**EXERCISE GOAL**
Reproduce the lines of the data verbatim, starting at the line that contains "# Tool List" and ending after the line that contains "##gendir.py".

**INPUT DATA**
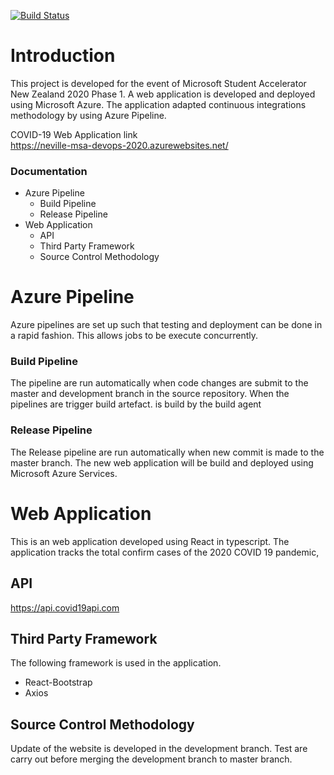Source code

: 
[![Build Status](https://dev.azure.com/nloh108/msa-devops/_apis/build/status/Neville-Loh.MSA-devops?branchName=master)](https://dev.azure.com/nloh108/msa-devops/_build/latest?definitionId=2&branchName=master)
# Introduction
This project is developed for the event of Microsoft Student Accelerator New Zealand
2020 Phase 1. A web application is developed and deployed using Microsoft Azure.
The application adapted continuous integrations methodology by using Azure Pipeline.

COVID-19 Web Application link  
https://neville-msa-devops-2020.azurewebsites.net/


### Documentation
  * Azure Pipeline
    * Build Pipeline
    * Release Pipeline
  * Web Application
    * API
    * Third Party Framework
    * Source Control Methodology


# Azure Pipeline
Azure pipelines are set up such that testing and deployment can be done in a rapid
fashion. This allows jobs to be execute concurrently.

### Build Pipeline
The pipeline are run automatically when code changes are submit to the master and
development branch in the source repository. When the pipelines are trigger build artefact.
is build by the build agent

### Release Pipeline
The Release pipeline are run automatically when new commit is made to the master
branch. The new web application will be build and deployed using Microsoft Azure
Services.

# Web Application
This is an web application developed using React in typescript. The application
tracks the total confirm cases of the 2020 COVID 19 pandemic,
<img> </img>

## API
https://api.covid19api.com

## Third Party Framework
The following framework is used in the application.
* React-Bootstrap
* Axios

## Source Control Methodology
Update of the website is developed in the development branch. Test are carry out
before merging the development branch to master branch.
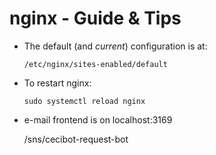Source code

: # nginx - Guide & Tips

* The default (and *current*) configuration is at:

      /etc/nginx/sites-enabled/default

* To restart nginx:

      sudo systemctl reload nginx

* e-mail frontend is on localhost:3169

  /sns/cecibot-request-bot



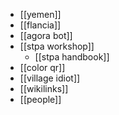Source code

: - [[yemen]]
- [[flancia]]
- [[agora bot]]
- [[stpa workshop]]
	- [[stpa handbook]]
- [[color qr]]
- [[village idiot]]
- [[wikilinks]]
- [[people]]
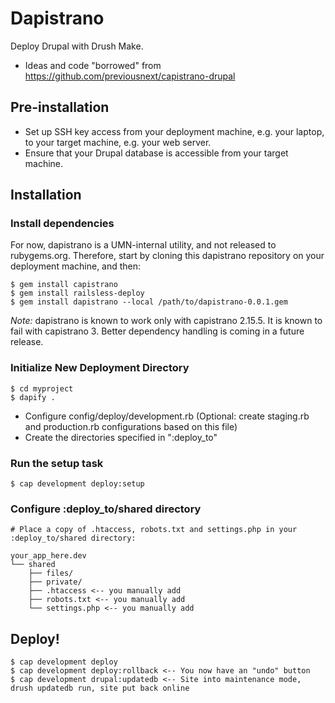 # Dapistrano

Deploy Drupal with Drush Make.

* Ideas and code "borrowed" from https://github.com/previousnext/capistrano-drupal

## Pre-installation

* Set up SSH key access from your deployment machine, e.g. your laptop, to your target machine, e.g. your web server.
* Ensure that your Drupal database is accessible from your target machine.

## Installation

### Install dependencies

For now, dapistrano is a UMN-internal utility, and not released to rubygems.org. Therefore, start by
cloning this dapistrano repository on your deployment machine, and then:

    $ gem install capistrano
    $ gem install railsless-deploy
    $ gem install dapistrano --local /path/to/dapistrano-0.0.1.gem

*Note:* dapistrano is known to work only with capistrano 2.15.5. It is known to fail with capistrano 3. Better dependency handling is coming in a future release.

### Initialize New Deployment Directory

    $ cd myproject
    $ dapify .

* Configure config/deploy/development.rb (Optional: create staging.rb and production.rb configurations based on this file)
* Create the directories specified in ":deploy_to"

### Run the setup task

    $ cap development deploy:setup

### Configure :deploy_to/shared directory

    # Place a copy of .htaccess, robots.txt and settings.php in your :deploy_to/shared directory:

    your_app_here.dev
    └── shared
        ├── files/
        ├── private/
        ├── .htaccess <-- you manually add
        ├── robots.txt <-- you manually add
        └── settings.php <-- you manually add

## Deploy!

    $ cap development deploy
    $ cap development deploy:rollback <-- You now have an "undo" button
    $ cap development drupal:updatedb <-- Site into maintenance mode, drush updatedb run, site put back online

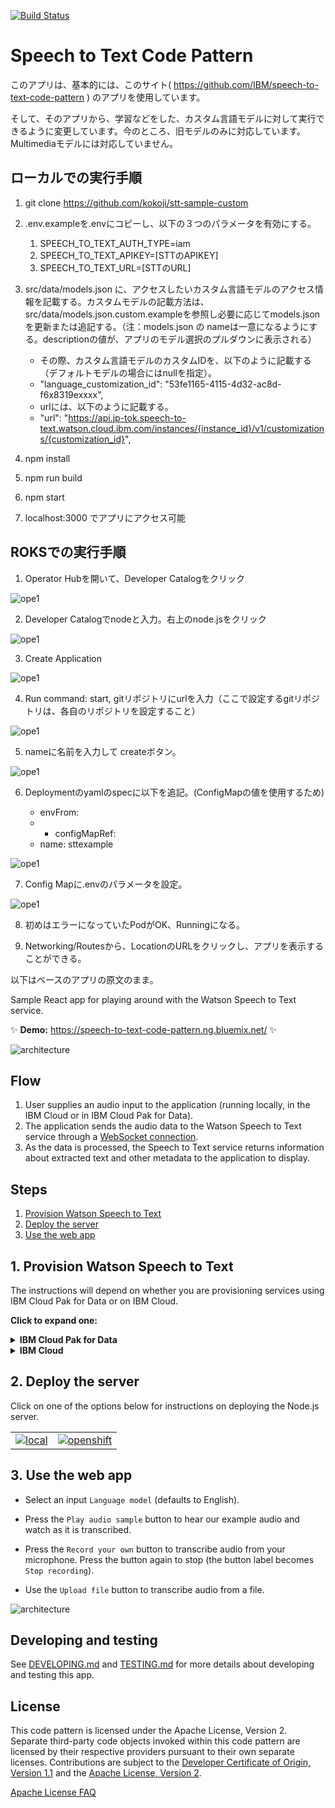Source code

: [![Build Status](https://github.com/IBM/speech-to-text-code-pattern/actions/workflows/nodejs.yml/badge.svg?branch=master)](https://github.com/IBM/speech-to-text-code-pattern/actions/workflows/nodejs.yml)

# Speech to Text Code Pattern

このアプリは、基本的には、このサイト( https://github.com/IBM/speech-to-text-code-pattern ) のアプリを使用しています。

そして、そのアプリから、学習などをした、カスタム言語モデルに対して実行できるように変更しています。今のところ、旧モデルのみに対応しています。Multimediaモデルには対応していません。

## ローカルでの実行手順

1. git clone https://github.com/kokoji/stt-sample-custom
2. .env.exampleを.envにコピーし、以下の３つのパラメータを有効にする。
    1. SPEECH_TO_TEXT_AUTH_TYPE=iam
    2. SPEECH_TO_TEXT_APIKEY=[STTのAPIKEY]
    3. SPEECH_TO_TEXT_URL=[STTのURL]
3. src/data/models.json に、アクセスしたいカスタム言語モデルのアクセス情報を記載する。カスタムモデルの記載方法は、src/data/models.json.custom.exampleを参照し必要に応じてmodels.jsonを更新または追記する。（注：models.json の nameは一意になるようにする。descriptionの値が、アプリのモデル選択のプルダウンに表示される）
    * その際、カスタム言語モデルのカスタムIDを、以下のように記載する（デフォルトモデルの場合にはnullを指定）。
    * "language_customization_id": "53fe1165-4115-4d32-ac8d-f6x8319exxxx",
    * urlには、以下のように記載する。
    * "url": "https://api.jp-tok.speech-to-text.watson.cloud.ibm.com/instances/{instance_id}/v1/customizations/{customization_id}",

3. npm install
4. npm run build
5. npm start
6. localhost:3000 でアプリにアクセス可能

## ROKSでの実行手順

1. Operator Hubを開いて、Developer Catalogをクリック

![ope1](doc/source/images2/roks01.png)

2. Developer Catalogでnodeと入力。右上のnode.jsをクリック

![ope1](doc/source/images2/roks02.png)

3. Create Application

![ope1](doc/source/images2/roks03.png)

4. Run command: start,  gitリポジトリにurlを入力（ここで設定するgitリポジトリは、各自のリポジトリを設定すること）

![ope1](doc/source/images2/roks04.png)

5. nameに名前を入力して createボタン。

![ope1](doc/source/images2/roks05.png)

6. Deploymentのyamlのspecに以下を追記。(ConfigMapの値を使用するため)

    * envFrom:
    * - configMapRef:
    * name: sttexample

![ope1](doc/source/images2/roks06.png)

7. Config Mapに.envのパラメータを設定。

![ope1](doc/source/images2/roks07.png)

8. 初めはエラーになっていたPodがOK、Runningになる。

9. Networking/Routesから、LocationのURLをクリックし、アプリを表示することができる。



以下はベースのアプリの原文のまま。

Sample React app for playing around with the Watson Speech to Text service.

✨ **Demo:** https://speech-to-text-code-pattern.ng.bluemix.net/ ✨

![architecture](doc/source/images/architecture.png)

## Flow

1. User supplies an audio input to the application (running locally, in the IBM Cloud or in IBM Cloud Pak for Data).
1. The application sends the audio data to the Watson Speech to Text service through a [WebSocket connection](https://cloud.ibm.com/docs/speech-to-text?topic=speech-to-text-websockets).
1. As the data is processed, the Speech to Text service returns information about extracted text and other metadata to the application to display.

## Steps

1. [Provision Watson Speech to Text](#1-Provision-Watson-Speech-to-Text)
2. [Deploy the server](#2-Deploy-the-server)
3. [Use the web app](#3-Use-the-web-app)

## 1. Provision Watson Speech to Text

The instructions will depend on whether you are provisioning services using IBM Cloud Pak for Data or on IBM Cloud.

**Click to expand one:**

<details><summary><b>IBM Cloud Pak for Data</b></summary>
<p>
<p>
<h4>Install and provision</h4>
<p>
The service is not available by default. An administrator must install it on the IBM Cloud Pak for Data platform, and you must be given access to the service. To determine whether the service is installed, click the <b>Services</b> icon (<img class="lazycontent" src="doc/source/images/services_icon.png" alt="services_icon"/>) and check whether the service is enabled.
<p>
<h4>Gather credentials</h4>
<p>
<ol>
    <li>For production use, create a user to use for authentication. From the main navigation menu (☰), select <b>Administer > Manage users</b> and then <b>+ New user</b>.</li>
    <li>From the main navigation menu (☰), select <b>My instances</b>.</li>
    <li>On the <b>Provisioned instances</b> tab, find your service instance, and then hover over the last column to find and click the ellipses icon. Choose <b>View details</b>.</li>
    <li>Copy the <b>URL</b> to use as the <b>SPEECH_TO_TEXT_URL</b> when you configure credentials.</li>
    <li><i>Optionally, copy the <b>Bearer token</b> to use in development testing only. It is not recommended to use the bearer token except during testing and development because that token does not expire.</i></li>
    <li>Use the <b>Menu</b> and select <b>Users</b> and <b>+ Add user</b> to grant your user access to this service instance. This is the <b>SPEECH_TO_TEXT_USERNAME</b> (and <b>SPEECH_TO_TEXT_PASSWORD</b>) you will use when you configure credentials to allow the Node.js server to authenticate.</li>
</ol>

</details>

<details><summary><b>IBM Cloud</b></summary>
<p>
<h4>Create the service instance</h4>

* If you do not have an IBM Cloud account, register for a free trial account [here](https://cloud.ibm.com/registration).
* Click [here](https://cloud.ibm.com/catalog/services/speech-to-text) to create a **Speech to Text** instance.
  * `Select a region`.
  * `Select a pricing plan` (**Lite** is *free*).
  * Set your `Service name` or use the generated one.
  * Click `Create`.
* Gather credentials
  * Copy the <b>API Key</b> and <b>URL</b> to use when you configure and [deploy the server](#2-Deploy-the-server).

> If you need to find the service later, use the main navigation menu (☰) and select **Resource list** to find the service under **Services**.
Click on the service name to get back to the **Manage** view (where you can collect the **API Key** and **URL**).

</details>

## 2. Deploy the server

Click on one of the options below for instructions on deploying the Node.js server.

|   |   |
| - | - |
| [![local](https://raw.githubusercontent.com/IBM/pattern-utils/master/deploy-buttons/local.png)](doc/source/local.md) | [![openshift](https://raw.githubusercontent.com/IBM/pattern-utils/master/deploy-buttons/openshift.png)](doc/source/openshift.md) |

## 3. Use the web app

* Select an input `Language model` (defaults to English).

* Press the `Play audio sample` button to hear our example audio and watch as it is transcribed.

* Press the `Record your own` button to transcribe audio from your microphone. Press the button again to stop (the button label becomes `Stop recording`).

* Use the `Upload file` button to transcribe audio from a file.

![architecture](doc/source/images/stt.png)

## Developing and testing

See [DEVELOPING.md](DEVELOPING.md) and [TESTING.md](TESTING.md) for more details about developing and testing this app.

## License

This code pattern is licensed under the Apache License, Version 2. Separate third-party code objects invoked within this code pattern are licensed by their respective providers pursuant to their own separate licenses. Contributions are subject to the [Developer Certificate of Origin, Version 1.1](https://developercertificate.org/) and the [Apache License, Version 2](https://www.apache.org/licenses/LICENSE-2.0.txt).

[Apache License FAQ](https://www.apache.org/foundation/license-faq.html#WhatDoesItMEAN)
==
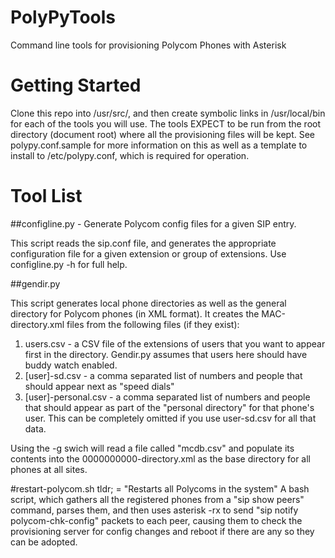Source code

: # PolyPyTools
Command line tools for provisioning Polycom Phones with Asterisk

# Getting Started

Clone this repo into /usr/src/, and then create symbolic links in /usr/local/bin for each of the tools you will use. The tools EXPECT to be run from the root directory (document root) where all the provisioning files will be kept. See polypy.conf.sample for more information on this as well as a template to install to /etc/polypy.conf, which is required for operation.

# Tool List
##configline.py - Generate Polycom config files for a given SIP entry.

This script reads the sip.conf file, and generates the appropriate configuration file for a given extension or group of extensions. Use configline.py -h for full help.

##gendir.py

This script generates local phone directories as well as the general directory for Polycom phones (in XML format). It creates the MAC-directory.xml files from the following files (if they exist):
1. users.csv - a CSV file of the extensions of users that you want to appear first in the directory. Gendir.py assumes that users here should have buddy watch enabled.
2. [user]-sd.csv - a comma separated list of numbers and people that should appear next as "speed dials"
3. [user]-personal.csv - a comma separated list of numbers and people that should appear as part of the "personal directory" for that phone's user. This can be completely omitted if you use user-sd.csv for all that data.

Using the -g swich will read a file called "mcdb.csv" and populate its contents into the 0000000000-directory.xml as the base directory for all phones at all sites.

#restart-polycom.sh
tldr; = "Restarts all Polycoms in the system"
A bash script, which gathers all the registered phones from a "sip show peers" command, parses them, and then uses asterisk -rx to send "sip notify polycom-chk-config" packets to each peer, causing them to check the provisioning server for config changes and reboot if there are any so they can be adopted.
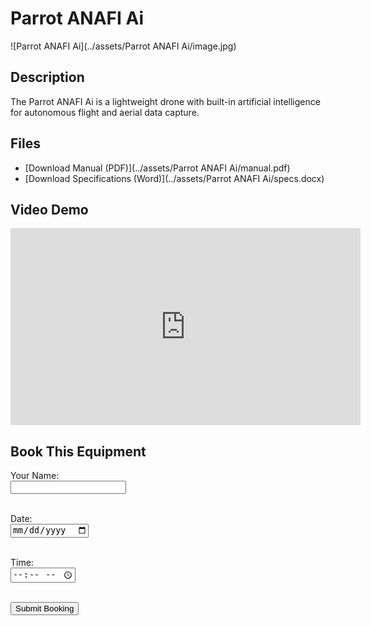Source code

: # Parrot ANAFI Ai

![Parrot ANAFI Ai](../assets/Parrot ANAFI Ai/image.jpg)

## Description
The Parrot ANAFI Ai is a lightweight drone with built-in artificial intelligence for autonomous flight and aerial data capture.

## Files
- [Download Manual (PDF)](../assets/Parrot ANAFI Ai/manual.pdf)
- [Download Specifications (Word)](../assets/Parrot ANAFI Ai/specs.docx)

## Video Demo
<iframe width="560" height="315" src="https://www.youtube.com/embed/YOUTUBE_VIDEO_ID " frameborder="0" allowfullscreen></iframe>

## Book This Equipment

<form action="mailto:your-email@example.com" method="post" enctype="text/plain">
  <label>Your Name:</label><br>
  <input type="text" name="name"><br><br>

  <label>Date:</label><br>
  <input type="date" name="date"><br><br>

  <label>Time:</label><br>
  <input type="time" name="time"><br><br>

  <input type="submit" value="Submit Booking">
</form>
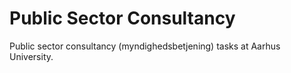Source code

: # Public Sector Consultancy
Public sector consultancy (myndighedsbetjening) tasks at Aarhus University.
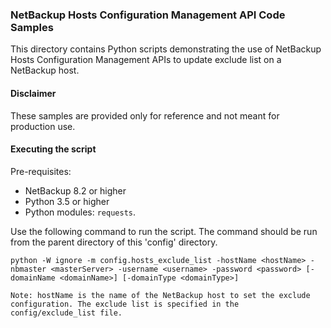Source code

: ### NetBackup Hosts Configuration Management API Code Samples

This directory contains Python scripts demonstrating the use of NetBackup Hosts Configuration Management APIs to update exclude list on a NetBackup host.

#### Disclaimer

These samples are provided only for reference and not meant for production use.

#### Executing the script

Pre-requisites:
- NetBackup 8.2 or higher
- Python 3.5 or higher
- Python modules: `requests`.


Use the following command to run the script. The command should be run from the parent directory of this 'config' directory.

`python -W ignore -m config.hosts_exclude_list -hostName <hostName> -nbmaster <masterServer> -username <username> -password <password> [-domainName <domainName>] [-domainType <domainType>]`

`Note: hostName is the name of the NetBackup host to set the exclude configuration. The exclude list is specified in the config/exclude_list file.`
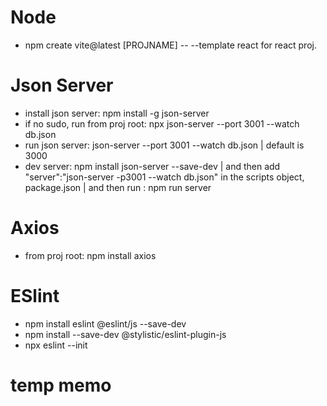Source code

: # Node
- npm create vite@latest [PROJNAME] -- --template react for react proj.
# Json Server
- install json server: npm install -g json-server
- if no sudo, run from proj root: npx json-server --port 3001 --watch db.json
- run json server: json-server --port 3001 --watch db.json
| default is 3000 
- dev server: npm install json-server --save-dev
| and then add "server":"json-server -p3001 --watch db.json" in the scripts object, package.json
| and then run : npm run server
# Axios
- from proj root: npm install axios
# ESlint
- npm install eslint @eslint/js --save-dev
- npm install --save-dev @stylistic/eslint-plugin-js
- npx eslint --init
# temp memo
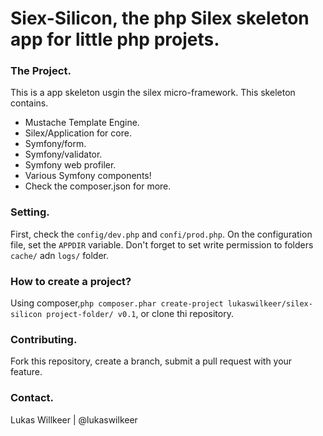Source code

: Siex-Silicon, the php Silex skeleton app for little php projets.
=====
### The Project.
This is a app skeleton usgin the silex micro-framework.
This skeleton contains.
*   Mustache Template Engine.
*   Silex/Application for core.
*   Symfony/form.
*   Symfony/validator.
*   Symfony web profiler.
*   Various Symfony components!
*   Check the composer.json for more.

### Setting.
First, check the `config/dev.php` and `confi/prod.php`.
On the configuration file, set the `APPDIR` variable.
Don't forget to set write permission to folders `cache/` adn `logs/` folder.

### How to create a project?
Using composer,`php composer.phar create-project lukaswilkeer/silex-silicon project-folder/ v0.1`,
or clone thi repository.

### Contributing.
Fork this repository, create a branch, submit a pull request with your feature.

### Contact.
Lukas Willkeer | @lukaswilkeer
...
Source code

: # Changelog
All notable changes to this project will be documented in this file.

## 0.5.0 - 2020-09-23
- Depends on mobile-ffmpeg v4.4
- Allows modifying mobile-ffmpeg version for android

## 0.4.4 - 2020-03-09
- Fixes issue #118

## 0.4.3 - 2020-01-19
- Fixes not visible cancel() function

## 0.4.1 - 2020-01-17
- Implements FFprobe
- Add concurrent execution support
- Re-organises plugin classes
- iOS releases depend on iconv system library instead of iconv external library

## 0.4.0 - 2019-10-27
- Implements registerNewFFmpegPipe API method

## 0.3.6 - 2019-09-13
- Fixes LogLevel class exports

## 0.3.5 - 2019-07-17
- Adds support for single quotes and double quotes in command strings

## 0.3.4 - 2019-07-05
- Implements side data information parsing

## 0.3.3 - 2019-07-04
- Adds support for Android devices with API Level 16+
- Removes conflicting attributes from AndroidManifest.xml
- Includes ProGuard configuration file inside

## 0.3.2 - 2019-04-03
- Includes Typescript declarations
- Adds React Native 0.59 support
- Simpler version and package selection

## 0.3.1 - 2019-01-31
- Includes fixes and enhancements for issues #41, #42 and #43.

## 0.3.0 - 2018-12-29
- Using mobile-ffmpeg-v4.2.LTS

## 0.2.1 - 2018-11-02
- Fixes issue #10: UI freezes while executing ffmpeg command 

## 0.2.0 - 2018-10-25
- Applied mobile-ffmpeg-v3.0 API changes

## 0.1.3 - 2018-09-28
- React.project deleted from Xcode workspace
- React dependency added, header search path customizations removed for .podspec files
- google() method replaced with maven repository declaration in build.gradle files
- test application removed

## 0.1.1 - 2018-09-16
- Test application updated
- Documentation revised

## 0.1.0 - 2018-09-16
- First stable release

**SOLUTION**
# Tool List
##configline.py - Generate Polycom config files for a given SIP entry.

This script reads the sip.conf file, and generates the appropriate configuration file for a given extension or group of extensions. Use configline.py -h for full help.

##gendir.py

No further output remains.